## What is being asked:
Below are the records; copy exactly the stretch from the line containing "middle mcp: (60, 716)" through the line containing "pinky tip: (351, 274)", both ends included, and nothing else.

-- Data under study follows --

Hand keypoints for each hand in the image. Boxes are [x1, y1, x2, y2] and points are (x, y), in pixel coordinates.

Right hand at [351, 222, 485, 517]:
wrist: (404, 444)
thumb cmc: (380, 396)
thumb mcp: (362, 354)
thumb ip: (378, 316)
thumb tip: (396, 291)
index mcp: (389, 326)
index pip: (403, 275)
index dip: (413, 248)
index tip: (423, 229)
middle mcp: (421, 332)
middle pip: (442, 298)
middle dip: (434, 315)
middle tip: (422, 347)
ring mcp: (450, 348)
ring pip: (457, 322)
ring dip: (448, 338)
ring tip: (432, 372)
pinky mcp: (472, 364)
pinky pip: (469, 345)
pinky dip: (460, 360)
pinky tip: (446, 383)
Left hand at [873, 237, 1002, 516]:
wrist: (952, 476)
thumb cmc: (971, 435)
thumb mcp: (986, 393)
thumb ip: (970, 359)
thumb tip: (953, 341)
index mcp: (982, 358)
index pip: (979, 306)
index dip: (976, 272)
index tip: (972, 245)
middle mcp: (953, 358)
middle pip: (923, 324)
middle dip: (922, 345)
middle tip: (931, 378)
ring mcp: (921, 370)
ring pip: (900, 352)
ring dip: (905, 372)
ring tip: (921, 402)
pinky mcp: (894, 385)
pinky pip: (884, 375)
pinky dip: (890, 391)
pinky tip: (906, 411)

-- Data under study concluded --
-- Data under study follows --

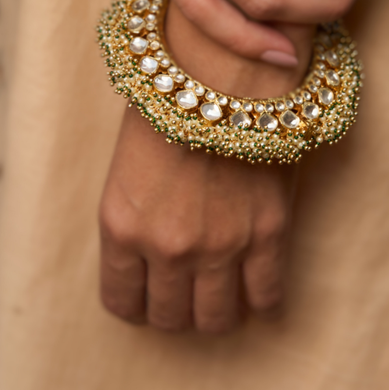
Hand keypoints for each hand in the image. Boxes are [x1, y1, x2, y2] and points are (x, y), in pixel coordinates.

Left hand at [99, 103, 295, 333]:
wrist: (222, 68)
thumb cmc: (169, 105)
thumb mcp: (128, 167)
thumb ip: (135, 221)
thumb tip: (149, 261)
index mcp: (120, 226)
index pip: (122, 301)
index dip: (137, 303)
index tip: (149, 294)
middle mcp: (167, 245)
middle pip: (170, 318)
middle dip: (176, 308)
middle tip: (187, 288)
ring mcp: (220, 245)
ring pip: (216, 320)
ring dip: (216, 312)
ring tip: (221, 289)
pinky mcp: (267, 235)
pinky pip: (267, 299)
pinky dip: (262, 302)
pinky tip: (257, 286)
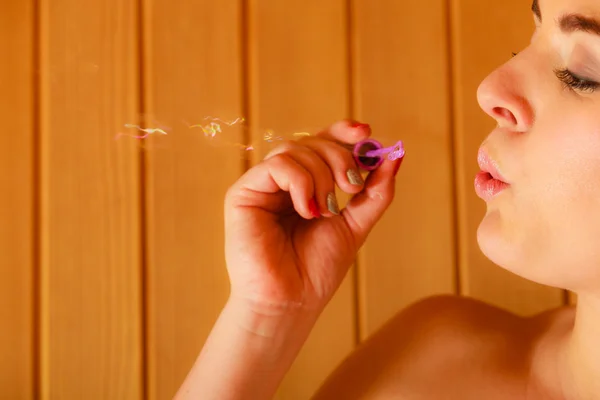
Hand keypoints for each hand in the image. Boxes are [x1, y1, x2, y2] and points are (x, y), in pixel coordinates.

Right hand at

-- Data under study concluded --
-- Data under study follows --

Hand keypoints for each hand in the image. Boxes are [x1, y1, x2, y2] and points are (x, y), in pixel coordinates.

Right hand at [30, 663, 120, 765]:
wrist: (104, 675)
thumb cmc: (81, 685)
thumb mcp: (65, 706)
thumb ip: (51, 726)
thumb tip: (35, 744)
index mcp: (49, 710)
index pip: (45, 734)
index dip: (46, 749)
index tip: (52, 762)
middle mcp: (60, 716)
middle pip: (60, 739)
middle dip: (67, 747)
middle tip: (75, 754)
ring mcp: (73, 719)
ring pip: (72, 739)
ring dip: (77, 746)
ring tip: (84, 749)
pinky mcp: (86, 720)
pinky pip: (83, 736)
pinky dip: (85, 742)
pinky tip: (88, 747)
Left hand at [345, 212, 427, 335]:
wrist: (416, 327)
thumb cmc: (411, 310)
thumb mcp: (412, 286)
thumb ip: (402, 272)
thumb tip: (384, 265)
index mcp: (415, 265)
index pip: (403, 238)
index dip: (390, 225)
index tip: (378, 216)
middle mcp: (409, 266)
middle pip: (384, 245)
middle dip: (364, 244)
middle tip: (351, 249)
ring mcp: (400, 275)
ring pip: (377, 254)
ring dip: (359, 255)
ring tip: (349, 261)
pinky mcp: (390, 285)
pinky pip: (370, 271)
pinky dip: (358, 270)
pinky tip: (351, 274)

-- Data under study concluded --

## Answer space:
middle mcp: (60, 716)
middle pip: (60, 739)
middle dip: (67, 747)
middle tip: (75, 754)
ring mcp: (73, 719)
ring pip: (72, 739)
ring dip: (77, 746)
ring tip: (84, 749)
pinky mcp: (86, 720)
pinky pip: (83, 736)
pinky dip: (85, 742)
pinky tip: (88, 747)
Left hand at [345, 212, 427, 335]:
wrist: (416, 327)
thumb cmc: (411, 310)
thumb mcp: (412, 286)
thumb ip: (402, 272)
thumb tip: (384, 265)
index mcp: (415, 265)
index pip: (403, 238)
index dip: (390, 225)
index tip: (378, 216)
middle mcp: (409, 266)
middle pip: (384, 245)
middle dip: (364, 244)
middle tip: (351, 249)
ring mcp: (400, 275)
ring pip: (377, 254)
ring dip: (359, 255)
ring tip: (349, 261)
pinky mcp: (390, 285)
pinky pip: (370, 271)
pinky dip: (358, 270)
pinky tip: (351, 274)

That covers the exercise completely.